MURFREESBORO, Tenn. - Veterans across the country have pushed for an alternative to jail time for soldiers living with Post Traumatic Stress Disorder.
The effects of PTSD can lead to terrible places, including prison. It's a path many of our country's veterans face yearly.
When veteran Matthew O'Dell returned from combat in Iraq and Afghanistan in 2012, he said he faced a lot of challenges associated with the disorder.
"The thoughts of ending my life were easier to deal with than continuing,” he said.
Violence is another issue many veterans turn to deal with the effects of PTSD. This often puts the person in the criminal court system facing jail time and a criminal record - all while never addressing the issue.
"Having someone there to mentor you is the ideal situation, but unfortunately those people have not been injected into their life yet,” said O’Dell.
It's the reason veterans associated with the Veteran Mental Health Council have been pushing for Veteran Treatment Courts, instead of city or county judicial system. Programs like these have been running in Memphis and Clarksville.

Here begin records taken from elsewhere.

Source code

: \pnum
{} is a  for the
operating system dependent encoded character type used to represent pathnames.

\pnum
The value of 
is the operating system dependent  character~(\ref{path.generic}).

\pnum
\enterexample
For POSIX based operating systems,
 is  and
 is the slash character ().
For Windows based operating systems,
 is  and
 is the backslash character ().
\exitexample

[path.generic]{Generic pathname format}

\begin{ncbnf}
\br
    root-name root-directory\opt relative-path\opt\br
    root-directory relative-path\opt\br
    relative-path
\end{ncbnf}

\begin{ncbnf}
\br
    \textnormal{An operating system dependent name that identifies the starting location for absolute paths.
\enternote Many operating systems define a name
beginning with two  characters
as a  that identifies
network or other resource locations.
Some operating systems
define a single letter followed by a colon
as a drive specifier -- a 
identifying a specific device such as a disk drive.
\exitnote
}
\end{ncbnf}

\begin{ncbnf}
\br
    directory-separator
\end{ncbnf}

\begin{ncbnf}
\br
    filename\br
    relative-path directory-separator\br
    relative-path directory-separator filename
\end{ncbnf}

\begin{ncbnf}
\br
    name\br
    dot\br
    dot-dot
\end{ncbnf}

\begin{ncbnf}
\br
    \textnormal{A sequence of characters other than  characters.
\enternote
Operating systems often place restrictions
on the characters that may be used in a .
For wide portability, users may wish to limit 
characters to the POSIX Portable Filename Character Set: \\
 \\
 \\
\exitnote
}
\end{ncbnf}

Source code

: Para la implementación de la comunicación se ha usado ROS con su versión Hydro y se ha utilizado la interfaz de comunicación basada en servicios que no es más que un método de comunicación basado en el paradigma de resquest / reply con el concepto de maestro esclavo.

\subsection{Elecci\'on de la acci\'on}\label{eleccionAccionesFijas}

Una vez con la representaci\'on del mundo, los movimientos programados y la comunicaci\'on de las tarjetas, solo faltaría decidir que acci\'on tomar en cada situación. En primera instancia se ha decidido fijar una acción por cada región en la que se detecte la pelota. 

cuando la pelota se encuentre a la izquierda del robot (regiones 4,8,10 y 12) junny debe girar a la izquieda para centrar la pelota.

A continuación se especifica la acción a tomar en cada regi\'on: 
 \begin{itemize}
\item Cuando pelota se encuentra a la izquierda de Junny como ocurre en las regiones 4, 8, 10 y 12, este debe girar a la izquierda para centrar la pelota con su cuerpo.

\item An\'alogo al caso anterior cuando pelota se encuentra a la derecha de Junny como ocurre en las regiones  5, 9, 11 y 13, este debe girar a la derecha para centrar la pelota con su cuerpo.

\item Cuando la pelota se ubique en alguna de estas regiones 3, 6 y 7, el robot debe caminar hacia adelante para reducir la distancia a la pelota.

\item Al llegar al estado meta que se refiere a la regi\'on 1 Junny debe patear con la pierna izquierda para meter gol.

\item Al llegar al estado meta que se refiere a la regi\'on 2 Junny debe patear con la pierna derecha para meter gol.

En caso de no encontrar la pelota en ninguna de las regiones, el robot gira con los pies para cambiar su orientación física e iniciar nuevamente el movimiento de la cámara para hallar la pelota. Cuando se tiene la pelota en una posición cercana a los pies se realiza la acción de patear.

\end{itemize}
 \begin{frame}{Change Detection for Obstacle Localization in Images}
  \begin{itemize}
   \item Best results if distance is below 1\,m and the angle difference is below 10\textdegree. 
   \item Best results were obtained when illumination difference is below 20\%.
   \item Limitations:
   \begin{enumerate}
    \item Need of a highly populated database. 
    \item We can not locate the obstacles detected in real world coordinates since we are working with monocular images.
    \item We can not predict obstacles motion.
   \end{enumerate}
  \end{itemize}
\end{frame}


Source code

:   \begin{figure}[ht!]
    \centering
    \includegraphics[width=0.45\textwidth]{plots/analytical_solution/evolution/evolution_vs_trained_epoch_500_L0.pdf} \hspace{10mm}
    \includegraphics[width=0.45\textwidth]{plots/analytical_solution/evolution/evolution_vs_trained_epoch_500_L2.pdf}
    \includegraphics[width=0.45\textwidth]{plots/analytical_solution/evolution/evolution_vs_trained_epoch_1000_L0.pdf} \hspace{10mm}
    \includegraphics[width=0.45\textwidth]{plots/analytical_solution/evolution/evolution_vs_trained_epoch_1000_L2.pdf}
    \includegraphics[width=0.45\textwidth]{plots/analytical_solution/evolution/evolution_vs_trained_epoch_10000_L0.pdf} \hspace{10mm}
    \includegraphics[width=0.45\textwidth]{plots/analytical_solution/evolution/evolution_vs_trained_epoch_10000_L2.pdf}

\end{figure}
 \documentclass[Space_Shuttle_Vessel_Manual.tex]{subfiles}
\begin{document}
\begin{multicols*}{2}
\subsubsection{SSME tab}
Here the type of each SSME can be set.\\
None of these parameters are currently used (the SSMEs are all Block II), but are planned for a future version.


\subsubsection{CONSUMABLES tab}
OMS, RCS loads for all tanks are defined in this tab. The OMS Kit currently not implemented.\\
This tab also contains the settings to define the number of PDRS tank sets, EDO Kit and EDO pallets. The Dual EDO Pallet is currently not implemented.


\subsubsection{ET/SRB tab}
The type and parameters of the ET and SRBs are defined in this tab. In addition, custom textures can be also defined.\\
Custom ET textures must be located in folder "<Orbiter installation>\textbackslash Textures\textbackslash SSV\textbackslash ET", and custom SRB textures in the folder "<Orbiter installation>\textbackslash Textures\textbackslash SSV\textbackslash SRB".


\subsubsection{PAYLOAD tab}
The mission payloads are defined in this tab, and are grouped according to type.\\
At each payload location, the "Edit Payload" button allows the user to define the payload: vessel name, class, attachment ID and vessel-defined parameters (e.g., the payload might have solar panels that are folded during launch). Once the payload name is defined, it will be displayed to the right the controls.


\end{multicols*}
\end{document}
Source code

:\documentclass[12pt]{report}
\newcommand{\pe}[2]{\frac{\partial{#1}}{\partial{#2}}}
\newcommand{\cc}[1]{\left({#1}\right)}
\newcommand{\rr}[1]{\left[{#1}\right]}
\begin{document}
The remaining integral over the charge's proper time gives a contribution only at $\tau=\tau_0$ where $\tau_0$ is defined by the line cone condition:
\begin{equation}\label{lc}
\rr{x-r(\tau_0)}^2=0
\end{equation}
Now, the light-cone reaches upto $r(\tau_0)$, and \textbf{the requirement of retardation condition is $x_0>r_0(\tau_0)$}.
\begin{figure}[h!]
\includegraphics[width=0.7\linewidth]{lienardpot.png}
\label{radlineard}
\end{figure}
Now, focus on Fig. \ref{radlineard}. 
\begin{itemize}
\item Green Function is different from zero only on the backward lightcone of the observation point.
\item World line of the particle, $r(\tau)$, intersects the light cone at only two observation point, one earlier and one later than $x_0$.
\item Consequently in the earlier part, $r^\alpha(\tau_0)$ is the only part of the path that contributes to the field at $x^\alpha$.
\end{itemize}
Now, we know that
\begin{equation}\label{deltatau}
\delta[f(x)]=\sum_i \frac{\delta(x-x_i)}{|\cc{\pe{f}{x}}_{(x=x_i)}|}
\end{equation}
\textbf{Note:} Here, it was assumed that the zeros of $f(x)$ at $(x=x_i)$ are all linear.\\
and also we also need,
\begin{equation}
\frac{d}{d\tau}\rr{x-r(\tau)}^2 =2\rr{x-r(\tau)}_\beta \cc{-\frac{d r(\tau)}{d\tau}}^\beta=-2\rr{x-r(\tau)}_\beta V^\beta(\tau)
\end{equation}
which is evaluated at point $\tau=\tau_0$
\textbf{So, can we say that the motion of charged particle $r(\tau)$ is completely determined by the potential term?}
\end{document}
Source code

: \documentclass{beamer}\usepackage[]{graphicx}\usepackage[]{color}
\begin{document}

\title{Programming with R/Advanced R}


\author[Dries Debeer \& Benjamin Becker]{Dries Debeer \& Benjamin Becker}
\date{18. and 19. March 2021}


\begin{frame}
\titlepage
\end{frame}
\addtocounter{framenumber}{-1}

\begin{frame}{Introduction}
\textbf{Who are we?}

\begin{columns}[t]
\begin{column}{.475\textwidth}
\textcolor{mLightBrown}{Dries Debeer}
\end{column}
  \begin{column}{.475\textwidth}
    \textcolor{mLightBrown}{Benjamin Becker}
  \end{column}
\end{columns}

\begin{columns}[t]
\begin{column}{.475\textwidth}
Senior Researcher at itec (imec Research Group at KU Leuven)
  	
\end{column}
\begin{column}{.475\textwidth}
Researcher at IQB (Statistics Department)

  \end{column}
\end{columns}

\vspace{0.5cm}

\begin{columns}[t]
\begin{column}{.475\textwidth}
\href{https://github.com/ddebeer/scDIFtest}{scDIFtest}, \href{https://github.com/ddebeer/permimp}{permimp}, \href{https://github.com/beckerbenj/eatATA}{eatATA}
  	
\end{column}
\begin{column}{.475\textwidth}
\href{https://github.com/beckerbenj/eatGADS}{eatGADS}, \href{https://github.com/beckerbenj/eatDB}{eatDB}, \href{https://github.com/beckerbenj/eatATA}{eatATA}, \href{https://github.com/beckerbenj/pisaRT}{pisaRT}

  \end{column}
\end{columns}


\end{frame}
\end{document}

Veterans must complete the 18 to 24 month program, which includes medical counseling or they will face jail time.
"It's almost society saying, you know what, we know you have acquired these problems in life because of the service you have given to your country and maybe you just need this little nudge or the impetus to change and hopefully that change can come in the form of mentorship and court mandated help,” he said.
Each veteran would get only one chance to go through the program that O'Dell said is desperately needed.
"Really makes a change in that person's life, a change that would not have been there if they would have been incarcerated,” he said.
There are 158 Veteran Courts in the United States. Two of those are located in Memphis and Clarksville.